Recorded data:
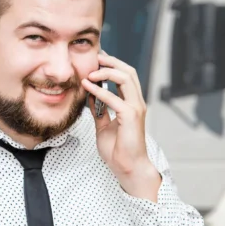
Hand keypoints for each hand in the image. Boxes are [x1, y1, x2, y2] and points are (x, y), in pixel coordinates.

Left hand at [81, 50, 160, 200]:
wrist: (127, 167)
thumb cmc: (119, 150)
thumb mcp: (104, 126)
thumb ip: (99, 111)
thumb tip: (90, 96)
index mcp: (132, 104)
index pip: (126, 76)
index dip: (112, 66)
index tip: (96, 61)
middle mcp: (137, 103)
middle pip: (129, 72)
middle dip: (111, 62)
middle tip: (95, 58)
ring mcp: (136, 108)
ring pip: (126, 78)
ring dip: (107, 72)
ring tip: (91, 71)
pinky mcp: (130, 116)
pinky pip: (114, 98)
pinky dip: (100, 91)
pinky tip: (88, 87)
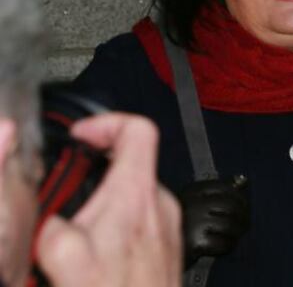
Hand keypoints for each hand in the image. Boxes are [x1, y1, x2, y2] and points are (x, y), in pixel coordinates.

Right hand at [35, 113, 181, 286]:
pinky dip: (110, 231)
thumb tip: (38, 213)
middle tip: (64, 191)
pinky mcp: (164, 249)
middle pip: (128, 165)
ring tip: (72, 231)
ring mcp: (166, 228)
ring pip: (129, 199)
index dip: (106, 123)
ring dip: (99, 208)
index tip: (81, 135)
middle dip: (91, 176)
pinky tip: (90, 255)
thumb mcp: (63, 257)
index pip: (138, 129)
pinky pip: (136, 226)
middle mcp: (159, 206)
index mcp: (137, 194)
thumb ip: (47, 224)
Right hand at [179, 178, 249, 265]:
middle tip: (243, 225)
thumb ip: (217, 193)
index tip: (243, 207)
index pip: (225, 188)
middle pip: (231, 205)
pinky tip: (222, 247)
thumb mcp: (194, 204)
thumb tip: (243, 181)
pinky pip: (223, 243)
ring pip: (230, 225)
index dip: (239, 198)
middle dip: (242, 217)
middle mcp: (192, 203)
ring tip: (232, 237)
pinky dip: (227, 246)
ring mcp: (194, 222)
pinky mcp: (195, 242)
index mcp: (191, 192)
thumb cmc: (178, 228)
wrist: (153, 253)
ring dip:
---
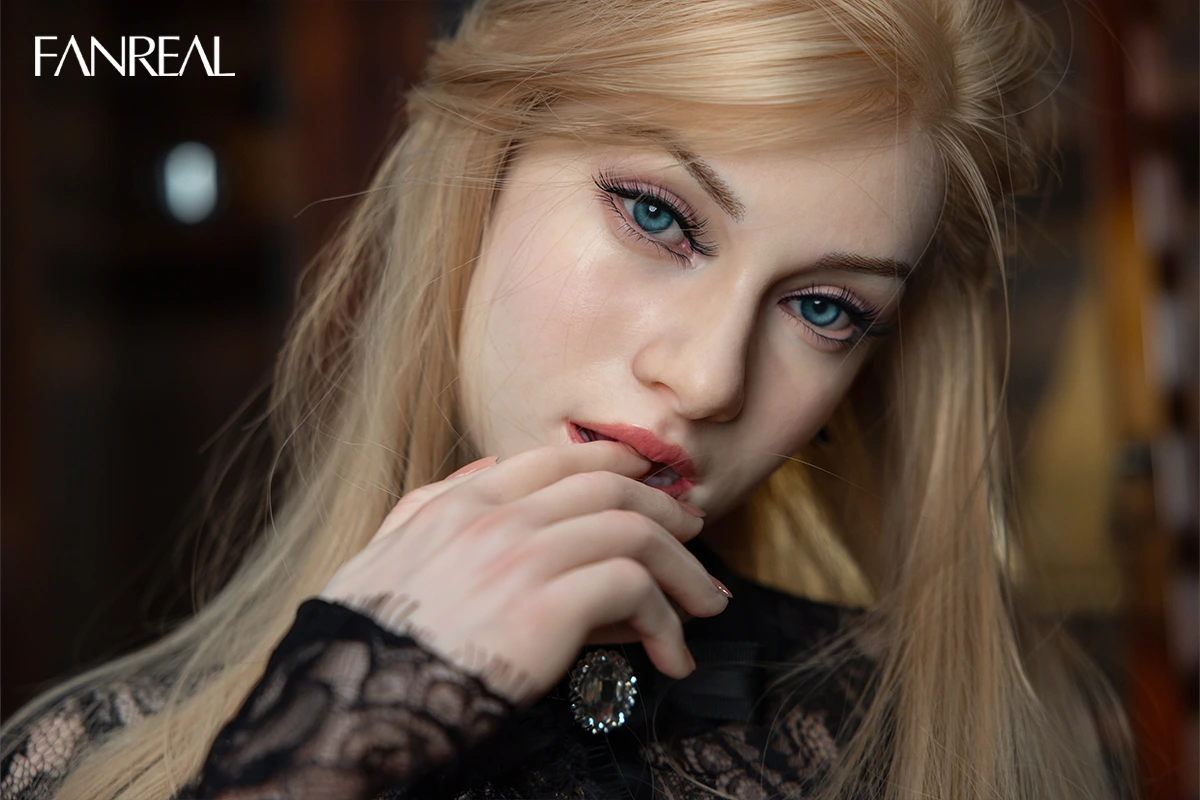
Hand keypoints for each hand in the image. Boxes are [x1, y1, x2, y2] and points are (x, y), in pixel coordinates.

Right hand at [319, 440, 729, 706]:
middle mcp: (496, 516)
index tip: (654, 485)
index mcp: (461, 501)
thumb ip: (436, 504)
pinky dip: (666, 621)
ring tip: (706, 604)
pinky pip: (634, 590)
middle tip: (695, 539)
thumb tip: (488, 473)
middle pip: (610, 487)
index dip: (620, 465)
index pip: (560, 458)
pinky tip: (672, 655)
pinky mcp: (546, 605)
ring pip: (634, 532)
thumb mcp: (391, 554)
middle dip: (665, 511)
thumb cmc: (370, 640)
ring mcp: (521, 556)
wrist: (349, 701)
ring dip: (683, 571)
==
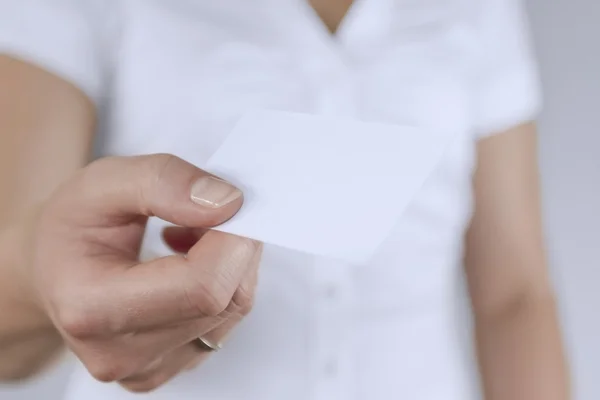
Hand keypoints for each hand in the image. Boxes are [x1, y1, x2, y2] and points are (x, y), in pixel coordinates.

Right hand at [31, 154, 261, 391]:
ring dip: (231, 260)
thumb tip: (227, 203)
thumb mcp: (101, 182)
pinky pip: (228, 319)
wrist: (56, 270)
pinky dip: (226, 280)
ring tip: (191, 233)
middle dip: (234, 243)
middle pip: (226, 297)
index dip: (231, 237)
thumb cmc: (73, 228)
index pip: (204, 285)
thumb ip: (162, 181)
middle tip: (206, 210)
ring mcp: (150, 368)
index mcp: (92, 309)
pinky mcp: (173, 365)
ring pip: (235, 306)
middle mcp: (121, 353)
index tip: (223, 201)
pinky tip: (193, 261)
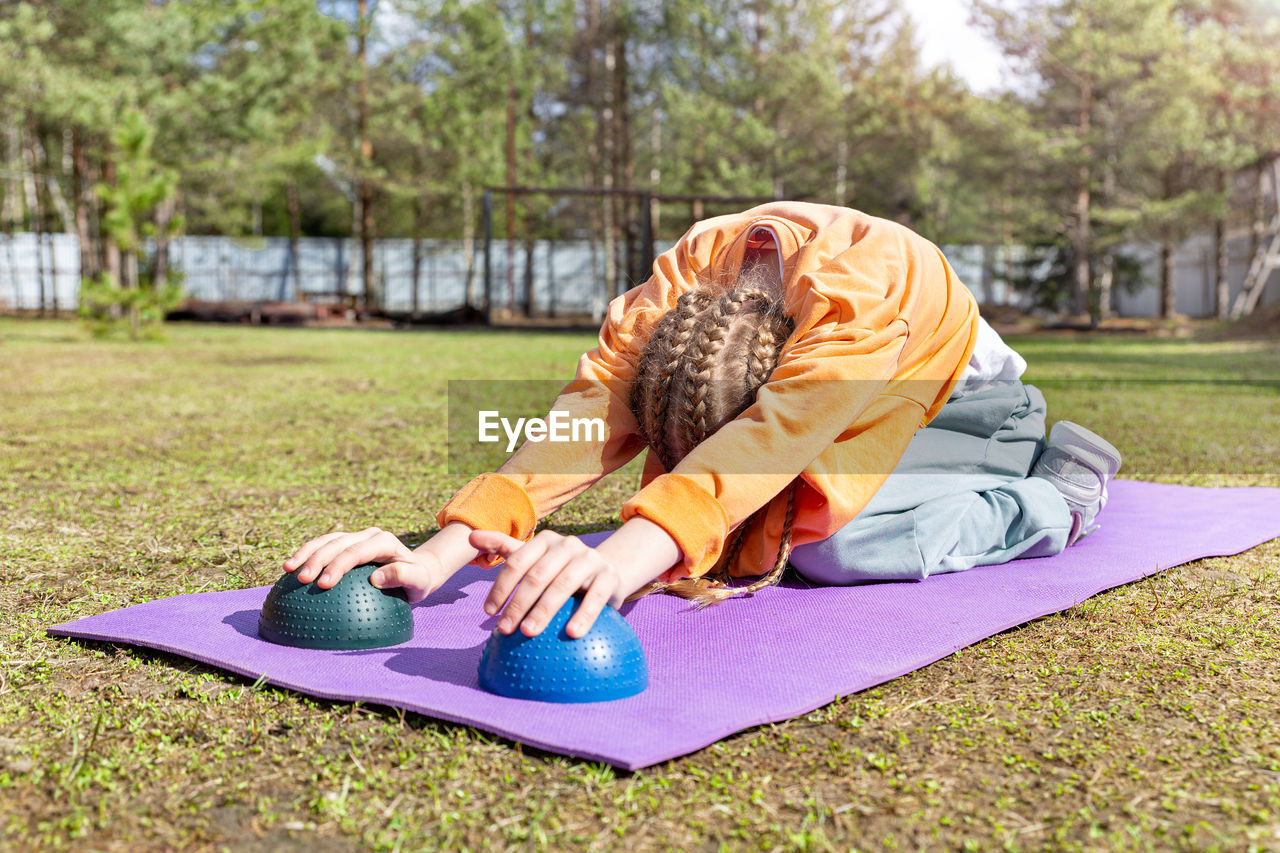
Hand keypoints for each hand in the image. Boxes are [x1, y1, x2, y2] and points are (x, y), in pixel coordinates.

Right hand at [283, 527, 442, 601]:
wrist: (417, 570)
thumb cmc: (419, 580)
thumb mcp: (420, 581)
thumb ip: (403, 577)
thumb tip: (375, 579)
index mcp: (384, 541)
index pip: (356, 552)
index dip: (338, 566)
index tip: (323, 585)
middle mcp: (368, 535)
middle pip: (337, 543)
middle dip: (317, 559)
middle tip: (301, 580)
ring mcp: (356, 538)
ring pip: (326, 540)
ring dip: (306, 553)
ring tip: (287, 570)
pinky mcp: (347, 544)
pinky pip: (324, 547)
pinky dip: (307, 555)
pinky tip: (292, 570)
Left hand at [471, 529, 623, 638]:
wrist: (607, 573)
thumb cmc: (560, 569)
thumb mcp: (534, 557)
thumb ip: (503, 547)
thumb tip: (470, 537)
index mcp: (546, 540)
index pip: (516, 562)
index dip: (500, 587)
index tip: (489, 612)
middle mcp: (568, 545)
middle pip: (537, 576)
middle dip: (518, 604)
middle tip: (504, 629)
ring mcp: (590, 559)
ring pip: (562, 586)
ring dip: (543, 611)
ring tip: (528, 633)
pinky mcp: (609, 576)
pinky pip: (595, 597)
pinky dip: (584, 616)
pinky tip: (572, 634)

Exercise details:
Only one part of the listing is wanted: the lines from the one containing "pinky pip: (114, 98)" through the one containing "index tip: (243, 207)", both included. Please transcribe it exactly, leaving out the pictures.

Reply:
pinky pip: (114, 98)
pinky dip: (100, 91)
pinky tip: (88, 87)
Hand keypoints for each hand in the image. Boxes are [x1, y1, x2, y2] and points are (x, y), in pixel coordinates.

Right hand at [35, 113, 181, 286]:
pinky dip: (110, 231)
thumb tip: (38, 213)
middle tip: (64, 191)
pinky mcp: (164, 249)
middle pip: (128, 165)
ring tip: (72, 231)
ring mcp: (166, 228)
ring pip: (129, 199)
index dip: (106, 123)
ring dip: (99, 208)
index tip: (81, 135)
middle dip: (91, 176)
pinky tip: (90, 255)
thumb mcp: (63, 257)
index pip: (138, 129)
pinky pip: (136, 226)
middle mcp: (159, 206)
index mcp: (137, 194)
thumb ip: (47, 224)
Right hand at [179, 178, 249, 265]:
middle tip: (243, 225)
thumb ip: (217, 193)
index tip: (243, 207)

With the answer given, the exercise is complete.